Cuando el sistema financiero global se hundió en 2008, no hubo que esperar mucho a descubrir la causa inmediata de tal debacle. Los culpables habían sido las deudas ocultas en unos productos conocidos como “vehículos de inversión estructurados” valorados a precios engañosamente irreales, y la red de compañías no reguladas y domiciliadas en paraísos fiscales conocidas –desde el momento en que el sistema comenzó a implosionar– como “sistema bancario en la sombra”. Luego, cuando se iniciaron los procesos judiciales, pudimos comprobar la escala de toda aquella actividad delictiva que condujo a la crisis y que tan normal nos había llegado a parecer.
Pero, en lo que a manejarse en la situación creada por la crisis se trataba, pilotábamos todos a ciegas, por así decirlo, porque no disponemos de ningún modelo de una crisis económica neoliberal por el que guiarnos.
Y es que, por mucho que la ideología en su conjunto se acompañe de ciertos aditamentos no muy convincentes –como lo del fin de la historia, lo de que la tierra es plana, lo del capitalismo sin fricciones, etcétera–, la idea básica que subyace al sistema neoliberal es una sola, y no es otra que la de que los mercados se corrigen solos.
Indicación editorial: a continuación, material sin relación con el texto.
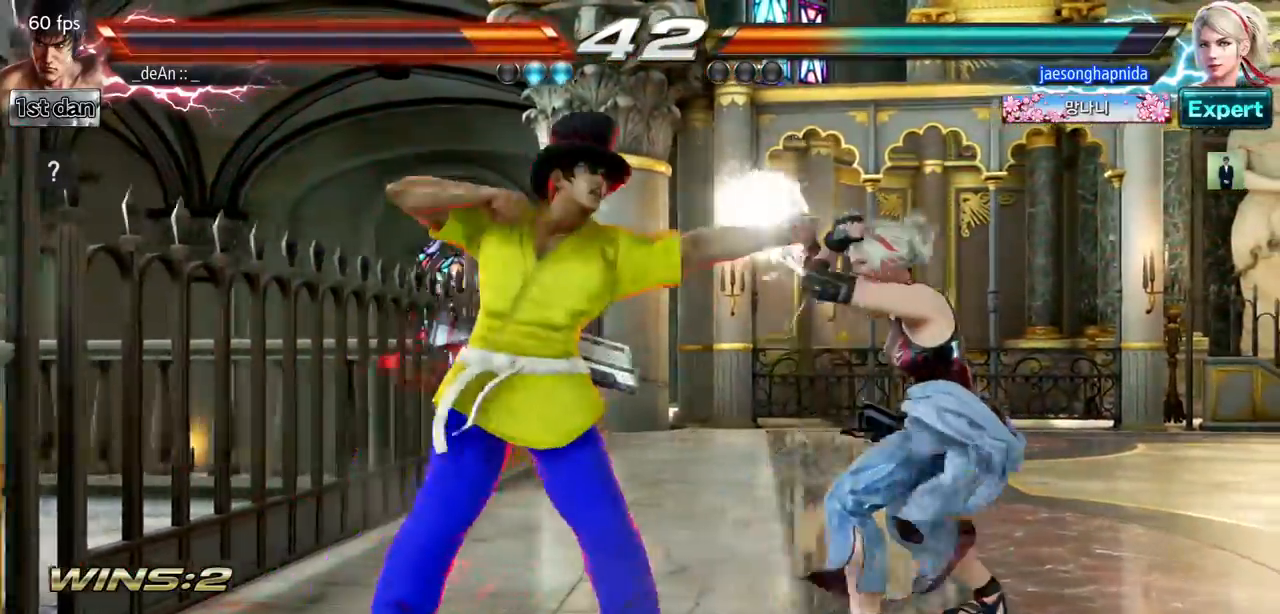
Gameplay with a controller (arcade stick); each line is a JSON object with the inputs held at the frame after it. "events" lists button and stick changes between this image and that frame as [ms after this image, input, new state], when the widget could be followed in between. Not read: L3 R3 TRIANGLE.
{"buttons": [], "left_stick": "center", "events": []}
De ahí que la posibilidad de que el neoliberalismo se viniera abajo vencido por el peso de sus propias contradicciones fuera –entonces como aún sigue siéndolo hoy en día– inaceptable para una gran mayoría.
Siete años después, el sistema ha sido estabilizado. A base de incrementar la deuda pública de muchos países hasta niveles próximos al 100% del PBI, y a base también de imprimir dinero por un valor aproximado a una sexta parte de la producción mundial de bienes y servicios, Estados Unidos, Gran Bretaña, Europa y Japón consiguieron inyectar una dosis de adrenalina suficientemente potente como para contrarrestar los ataques y los temblores del sistema. Salvaron a los bancos enterrando sus deudas incobrables; algunas de ellas fueron simplemente canceladas, otras fueron asumidas por los Estados en forma de deuda soberana, otras fueron sepultadas en entidades financieras a las que los bancos centrales de sus respectivos países dieron una apariencia de seguridad jugándose su propia credibilidad en ello.
A partir de ahí, valiéndose de las políticas de austeridad, aliviaron a quienes habían invertido estúpidamente el dinero de la dolorosa carga de costear todas esas medidas estabilizadoras e hicieron recaer dicha carga sobre los hombros de las personas perceptoras de ayudas sociales, de los trabajadores del sector público, de los pensionistas y, principalmente, sobre las generaciones futuras. Esto ha supuesto que, en los países más afectados, los sistemas de pensiones hayan quedado prácticamente destruidos, se haya retrasado la edad de jubilación (quienes hoy terminan sus estudios universitarios tendrán que jubilarse a los 70 años) y se haya privatizado la educación hasta tal punto que los graduados se verán abocados a soportar deudas por préstamos de estudios durante toda la vida, al tiempo que se han cerrado servicios y se han congelado obras de infraestructura.
Pero, aún hoy en día, mucha gente no comprende realmente el verdadero significado de la palabra “austeridad”. La austeridad no consiste en siete años de recortes del gasto, como ha sucedido en el Reino Unido, ni tan siquiera en la catástrofe social provocada en Grecia. Tidjane Thiam, presidente ejecutivo de Prudential, expresó el verdadero sentido de la austeridad en el foro de Davos de 2012. Los sindicatos son “enemigos de la gente joven”, dijo, y el salario mínimo interprofesional es “una máquina de destrucción de empleo”. Los derechos de los trabajadores y los salarios dignos son, pues, obstáculos en el camino del restablecimiento del capitalismo, por lo que, según afirma este financiero multimillonario sin sonrojarse, deben desaparecer.
*Redactor jefe de economía del noticiero Channel 4 News. Fragmento del libro Postcapitalismo. Hacia un nuevo futuro, editorial Paidós.